::: TEXT FOR ANALYSIS :::

My favorites | Sign in
Project Home Downloads Wiki Issues Code Search
New issue   Search
for
  Advanced search   Search tips   Subscriptions
Issue 10611: StatsTableTest.MultipleThreads is flaky
3 people starred this issue and may be notified of changes. Back to list
 
Project Member Reported by maruel@chromium.org, Apr 16, 2009
Here's an example on the mac:

[----------] 7 tests from StatsTableTest
[ RUN      ] StatsTableTest.VerifySlots
[       OK ] StatsTableTest.VerifySlots (1 ms)
[ RUN      ] StatsTableTest.MultipleThreads
/Users/maruel/code/b/slave/mac/build/src/base/stats_table_unittest.cc:151: 
Failure
Value of: table.GetCounterValue(name)
  Actual: 24947
Expected: 1313 * kMaxThreads
Which is: 26260
[  FAILED  ] StatsTableTest.MultipleThreads (4583 ms)
[ RUN      ] StatsTableTest.MultipleProcesses
[       OK ] StatsTableTest.MultipleProcesses (4854 ms)
[ RUN      ] StatsTableTest.StatsCounter
[       OK ] StatsTableTest.StatsCounter (13 ms)
[ RUN      ] StatsTableTest.StatsCounterTimer
[       OK ] StatsTableTest.StatsCounterTimer (1005 ms)
[ RUN      ] StatsTableTest.StatsRate
[       OK ] StatsTableTest.StatsRate (1005 ms)
[ RUN      ] StatsTableTest.StatsScope
[       OK ] StatsTableTest.StatsScope (1014 ms)
[----------] 7 tests from StatsTableTest (12477 ms total)

Apr 20, 2009
#1 bugdroid1@gmail.com
The following revision refers to this bug:
    http://src.chromium.org/viewvc/chrome?view=rev&revision=14029 

------------------------------------------------------------------------
r14029 | maruel@chromium.org | 2009-04-20 08:28:38 -0700 (Mon, 20 Apr 2009) | 4 lines
Changed paths:
   M http://src.chromium.org/viewvc/chrome/trunk/src/base/stats_table_unittest.cc?r1=14029&r2=14028

Disable StatsTableTest.MultipleThreads since it is flaky under heavy load.

::: THE INPUT :::

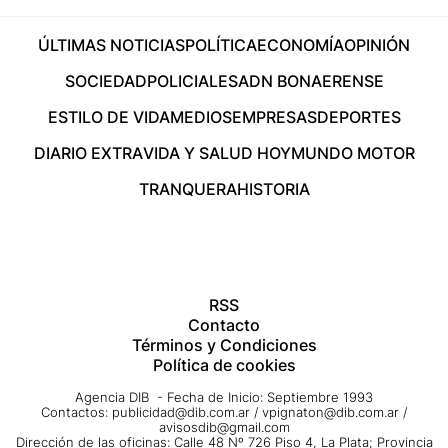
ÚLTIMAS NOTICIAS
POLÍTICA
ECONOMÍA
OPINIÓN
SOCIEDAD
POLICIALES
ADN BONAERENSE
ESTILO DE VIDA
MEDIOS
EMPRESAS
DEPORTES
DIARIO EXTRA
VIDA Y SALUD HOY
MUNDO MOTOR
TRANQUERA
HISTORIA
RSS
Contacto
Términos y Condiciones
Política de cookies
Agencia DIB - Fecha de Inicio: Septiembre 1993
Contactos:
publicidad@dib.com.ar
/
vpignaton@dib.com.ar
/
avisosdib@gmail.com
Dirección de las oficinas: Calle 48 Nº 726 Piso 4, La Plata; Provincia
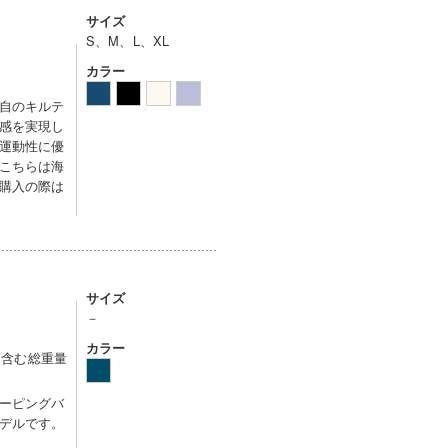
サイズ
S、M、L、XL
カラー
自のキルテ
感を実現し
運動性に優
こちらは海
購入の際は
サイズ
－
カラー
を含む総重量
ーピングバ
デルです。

:::

TASKS AND EXERCISES:
1. Write the rows as a JSON list of strings with one string per line, skipping blank lines and leaving out the picture markers.
2. Continue the issue thread about the flaky StatsTableTest.MultipleThreads test from its last line.

RESULTS:
1.
[
  "ÚLTIMAS NOTICIAS",
  "POLÍTICA",
  "ECONOMÍA",
  "OPINIÓN",
  "SOCIEDAD",
  "POLICIALES",
  "ADN BONAERENSE",
  "ESTILO DE VIDA",
  "MEDIOS",
  "EMPRESAS",
  "DEPORTES",
  "DIARIO EXTRA",
  "VIDA Y SALUD HOY",
  "MUNDO MOTOR",
  "TRANQUERA",
  "HISTORIA",
  "RSS",
  "Contacto",
  "Términos y Condiciones",
  "Política de cookies",
  "Agencia DIB - Fecha de Inicio: Septiembre 1993",
  "Contactos:",
  "publicidad@dib.com.ar",
  "/",
  "vpignaton@dib.com.ar",
  "/",
  "avisosdib@gmail.com",
  "Dirección de las oficinas: Calle 48 Nº 726 Piso 4, La Plata; Provincia",
  "サイズ",
  "S、M、L、XL",
  "カラー",
  "自のキルテ",
  "感を実現し",
  "運動性に優",
  "こちらは海",
  "購入の際は",
  "サイズ",
  "－",
  "カラー",
  "を含む総重量",
  "ーピングバ",
  "デルです。"
]

2.
BUG=10611
Review URL: http://codereview.chromium.org/79010
------------------------------------------------------------------------

Apr 23, 2009
#2 robertsh...@chromium.org
This is currently failing on Linux builders too:

http://build.chromium.org/buildbot/waterfall/builders/Modules%20Linux%20(dbg)/builds/72
81/steps/base_unittests/logs/stdio

will turn this test off altogether shortly.
Jun 20, 2009
#3 rhodes.n...@gmail.com
To reproduce:
./base_unittests --gtest_filter=StatsTableTest.MultipleThreads --gtest_break_on_failure --gtest_repeat=1000

It fails for me after 5 to 10 iterations.
Jun 20, 2009
#4 rhodes.n...@gmail.com
If I set a breakpoint in StatsTable::RegisterThread, I see that multiple threads are in the critical section 
simultaneously.

Could it be because RegisterThread uses a SharedMemoryAutoLock, which ends up using lockf?  According to 
the man page on my (Mac OS X) machine: "Calls to lockf() from other processes which attempt to lock the locked 
file section will either return an error value or block until the section becomes unlocked". Is it possible lockf only 
works across process and not across threads?
Jun 20, 2009
#5 mbel...@chromium.org
Oh - that is definitely the bug.

Looking at the shared_memory.h, we find this nice nugget:

  // Lock the shared memory.
  // This is a cross-process lock which may be recursively
  // locked by the same thread.
  // TODO(port):
  // WARNING: on POSIX the lock only works across processes, not
  // across threads.  2 threads in the same process can both grab the
  // lock at the same time.  There are several solutions for this
  // (futex, lockf+anon_semaphore) but none are both clean and common
  // across Mac and Linux.
  void Lock();


So yeah, shared memory locking is busted across the board for Mac & Linux.
Jun 20, 2009
#6 rhodes.n...@gmail.com
What about adding a Lock to SharedMemory that is used for cross-thread locking.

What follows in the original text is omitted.